The Republic of Congo and the EU have announced a new system to ensure that by 2011 no illegal timber will reach European Union member nations from the Republic of Congo. Under the system all wood products will be required to carry a license showing that the timber was obtained legally.

Approximately half of the Republic of Congo’s $330 million in timber products is imported by EU nations. However the Republic of Congo’s forestry industry has been rife with illegal logging making it increasingly difficult under the existing system to determine the legality of the logged wood.

Timber in different stages of the export process in the Republic of Congo. Photo by Mr. Moussoki.

“With a total of 4,674,320 acres of certified forests as of March 2009, Congo has reached the highest echelon of tropical wood producing countries and is becoming a laboratory for sustainable forest management,” said Henri Djombo, Congo’s Minister of Forest Economy. “The conclusion of this agreement will guarantee our country new opportunities in timber markets while participating in reinforcing governance in that sector and illustrating Congo’s political commitment to work in that direction.”

The pact agreed upon by the EU and the Republic of Congo, known as the Voluntary Partnership Agreement (VPA), originated at the European Commission’s 2003 Action Plan on Forest Law Enforcement, Governance and Trade (FLEGT). FLEGT was created to stop the importation of illegal timber to the EU. The VPA with the Republic of Congo is the second one to be established; in September 2008 a similar agreement was announced between the EU and Ghana. Negotiations for future agreements are currently being conducted with Cameroon, Liberia, Malaysia, Indonesia Gabon, Vietnam, and the Central African Republic.

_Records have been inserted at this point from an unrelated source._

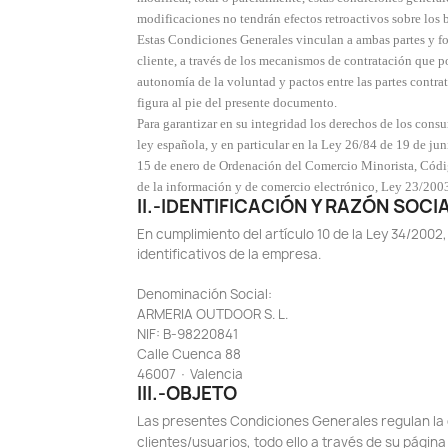
modificaciones no tendrán efectos retroactivos sobre los 
Estas Condiciones Generales vinculan a ambas partes y fo
cliente, a través de los mecanismos de contratación que po
autonomía de la voluntad y pactos entre las partes contrat
figura al pie del presente documento.
Para garantizar en su integridad los derechos de los co
ley española, y en particular en la Ley 26/84 de 19 de j
15 de enero de Ordenación del Comercio Minorista, Códig
de la información y de comercio electrónico, Ley 23/2003
II.-IDENTIFICACIÓN Y RAZÓN SOC
En cumplimiento del artículo 10 de la Ley 34/2002,
identificativos de la empresa.
Denominación Social:
ARMERIA OUTDOOR S. L.
NIF: B-98220841
Calle Cuenca 88
46007 · Valencia
III.-OBJETO
Las presentes Condiciones Generales regulan la 
clientes/usuarios, todo ello a través de su pági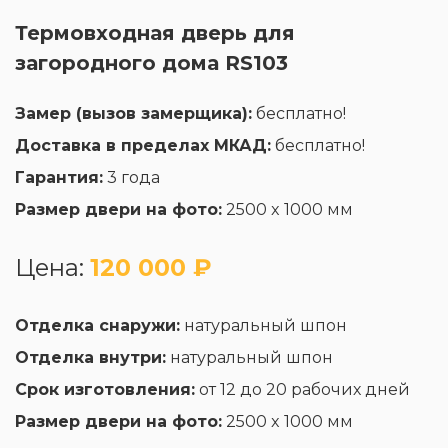
Термовходная дверь для
загородного дома RS103
Замер (вызов замерщика):
бесплатно!
Доставка в пределах МКАД:
бесплатно!
Гарантия:
3 года
Размер двери на фото:
2500 x 1000 мм
Цена:
120 000 ₽
Отделка снаружи:
натуральный шпон
Отделка внутри:
натуральный шпон
Срок изготовления:
от 12 до 20 рабочих дней
Размер двери на фото:
2500 x 1000 мм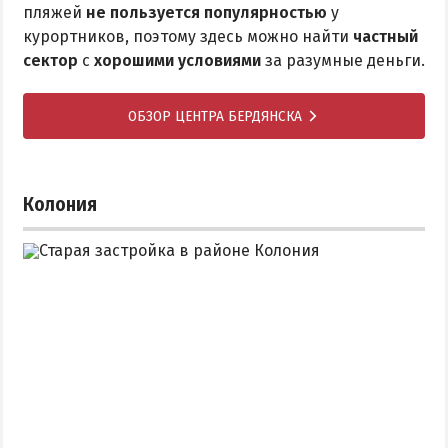
пляжей
не пользуется популярностью
у
курортников, поэтому здесь можно найти
частный
сектор
с
хорошими условиями
за разумные деньги.
ОБЗОР ЦЕНТРА БЕРДЯНСКА
Колония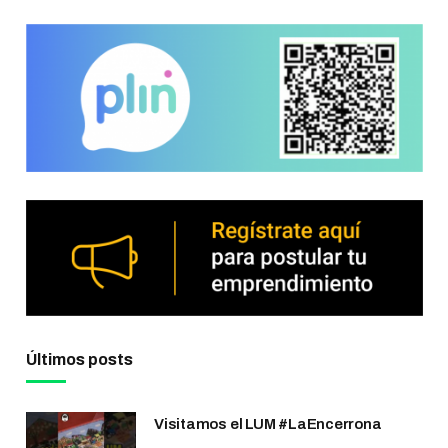
Últimos posts
Visitamos el LUM #LaEncerrona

Timber in different stages of the export process in the Republic of Congo. Photo by Mr. Moussoki.

While the VPA only applies to exports from the Republic of Congo to the EU, the government from the Republic of Congo have indicated that they will apply elements of the VPA to all timber exported from the country. This could greatly impact current exports from southern Republic of Congo to China, exports which have been accused of being largely illegal and unsustainable.

The negations regarding the VPA took into account forest community wishes and input from civil society groups, such as the NGO Congolese Observer for the Rights of Man (OCDH).

“There is much work that remains to be done, but we believe a framework has been established with the potential to give local communities in Republic of Congo unprecedented influence over to what happens to the forests that are so critical to their survival and their culture,” said Roch Euloge N’Zobo, Programme Director for OCDH. “A mechanism has been put in place that will bring civil society, government, local groups, independent monitors and European regulators to the table, and this gives us hope that local forest peoples will be heard, their rights respected, and their concerns addressed.”